> JOB ITEM:
Transcribe, with complete accuracy, all of the entries below except for the pictures.

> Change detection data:
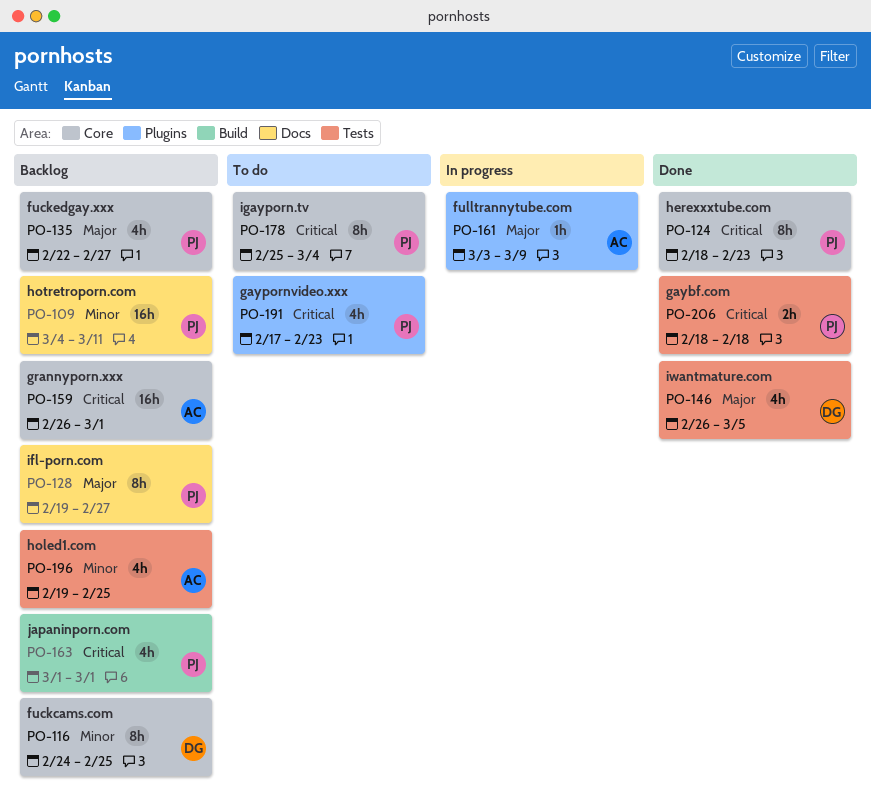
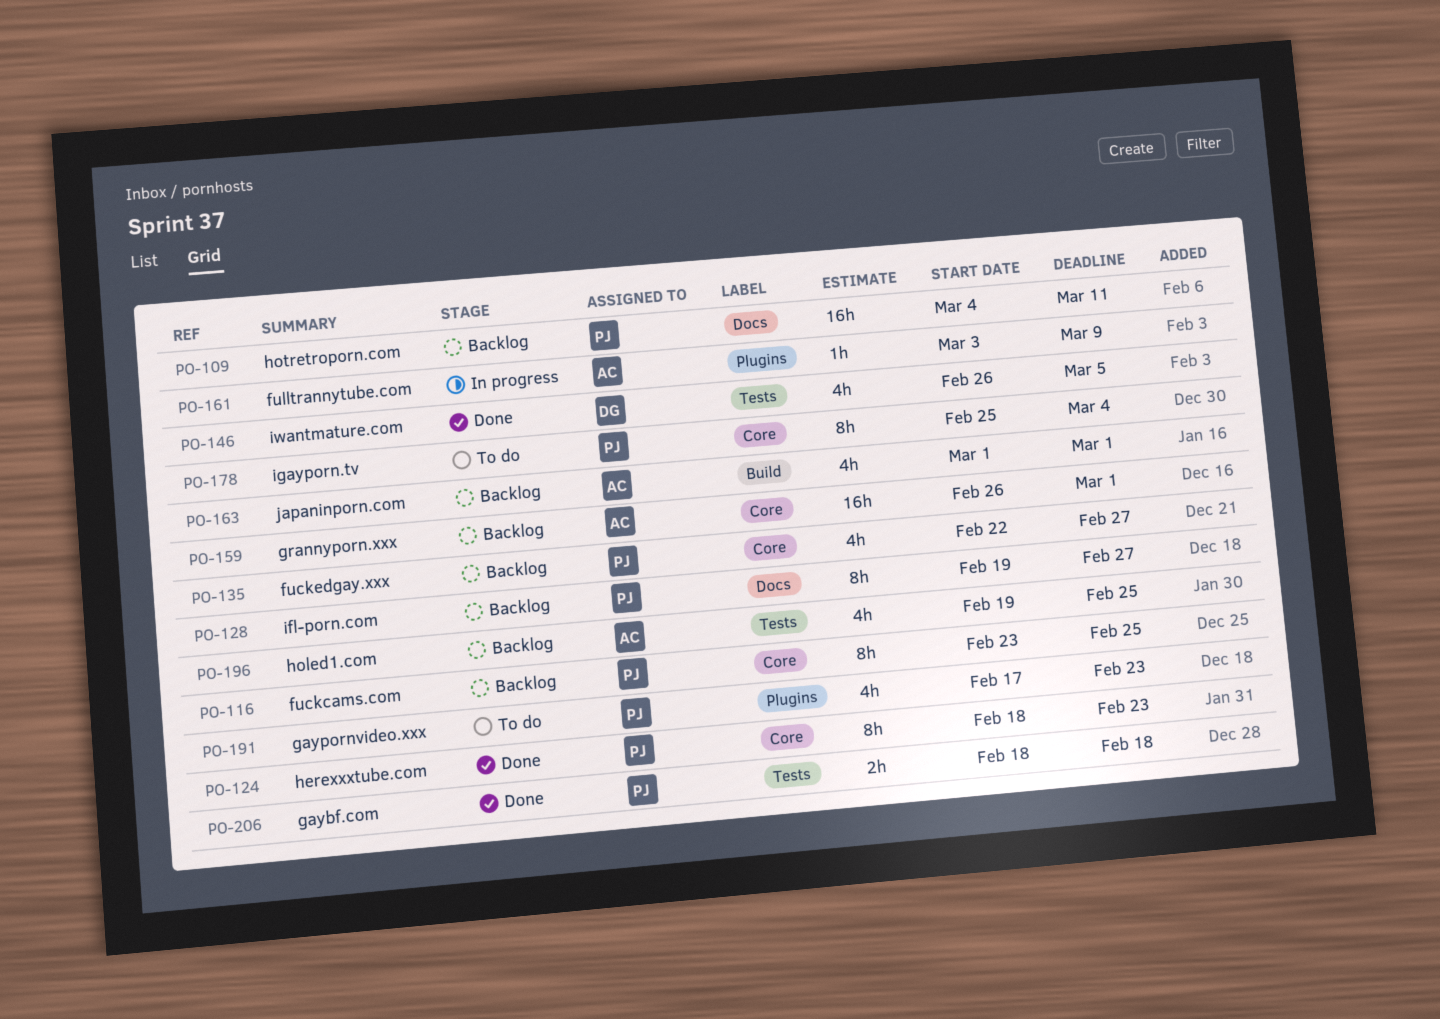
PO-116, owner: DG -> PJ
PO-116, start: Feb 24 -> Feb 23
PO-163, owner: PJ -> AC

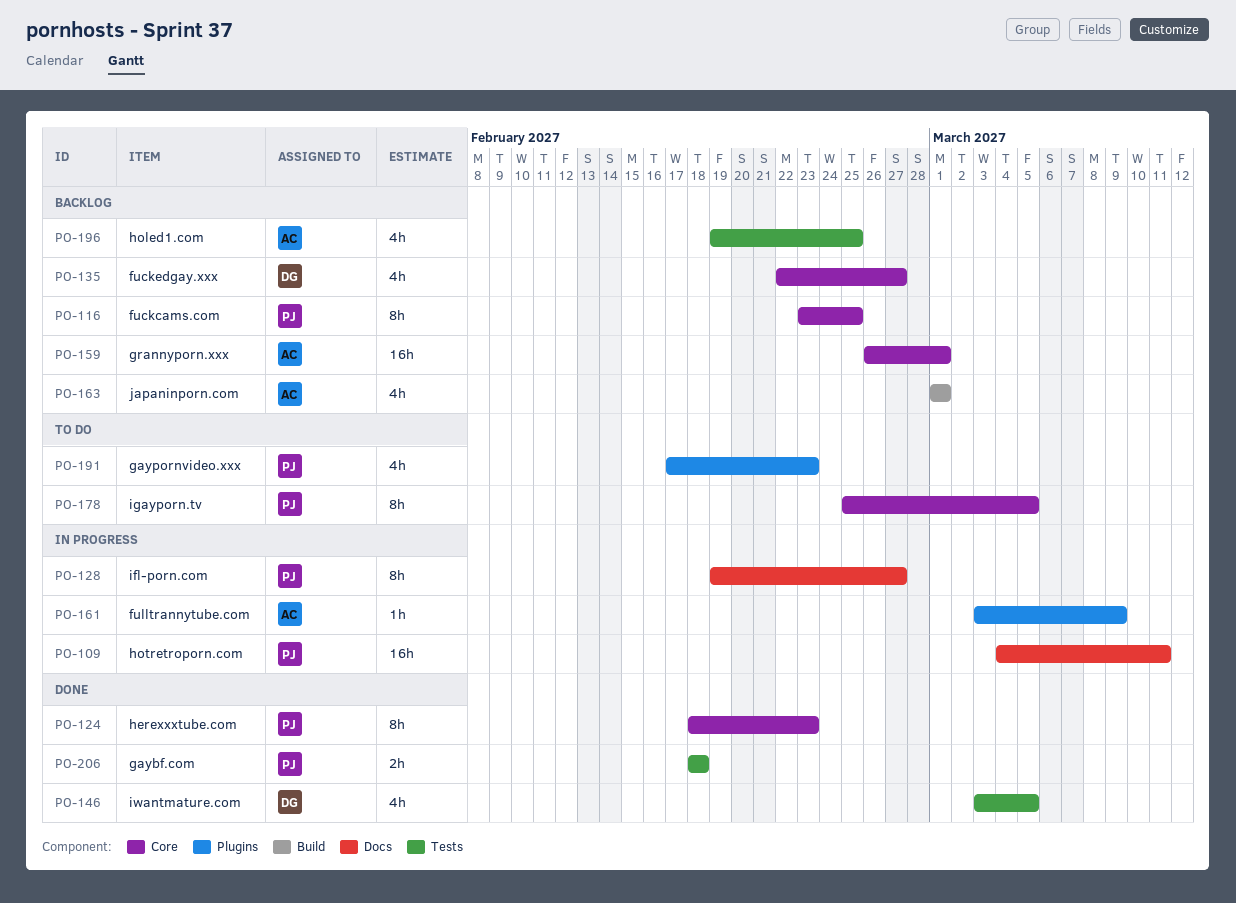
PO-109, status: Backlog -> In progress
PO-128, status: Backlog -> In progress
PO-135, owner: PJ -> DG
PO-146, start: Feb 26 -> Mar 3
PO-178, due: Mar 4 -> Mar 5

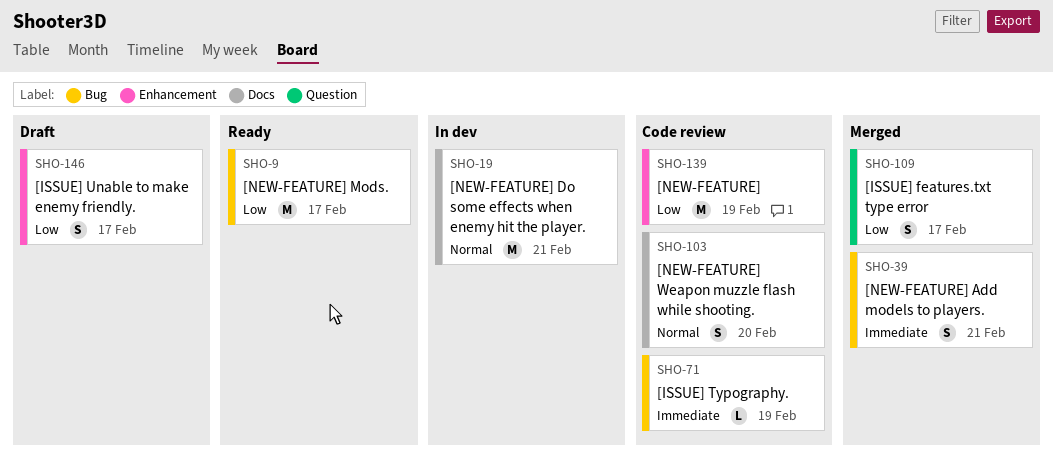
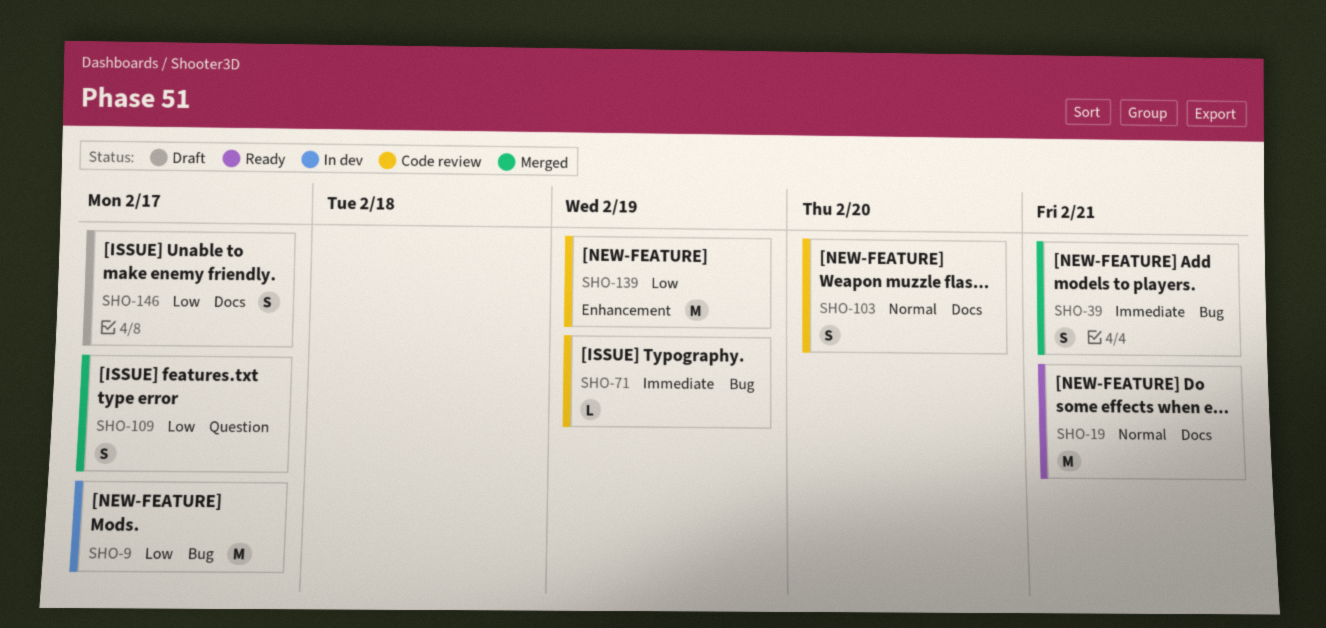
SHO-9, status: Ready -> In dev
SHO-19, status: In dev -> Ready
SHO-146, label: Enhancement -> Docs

> EXERCISE RESULT:
PO-116, owner: DG -> PJ
PO-116, start: Feb 24 -> Feb 23
PO-163, owner: PJ -> AC

PO-109, status: Backlog -> In progress
PO-128, status: Backlog -> In progress
PO-135, owner: PJ -> DG
PO-146, start: Feb 26 -> Mar 3
PO-178, due: Mar 4 -> Mar 5

SHO-9, status: Ready -> In dev
SHO-19, status: In dev -> Ready
SHO-146, label: Enhancement -> Docs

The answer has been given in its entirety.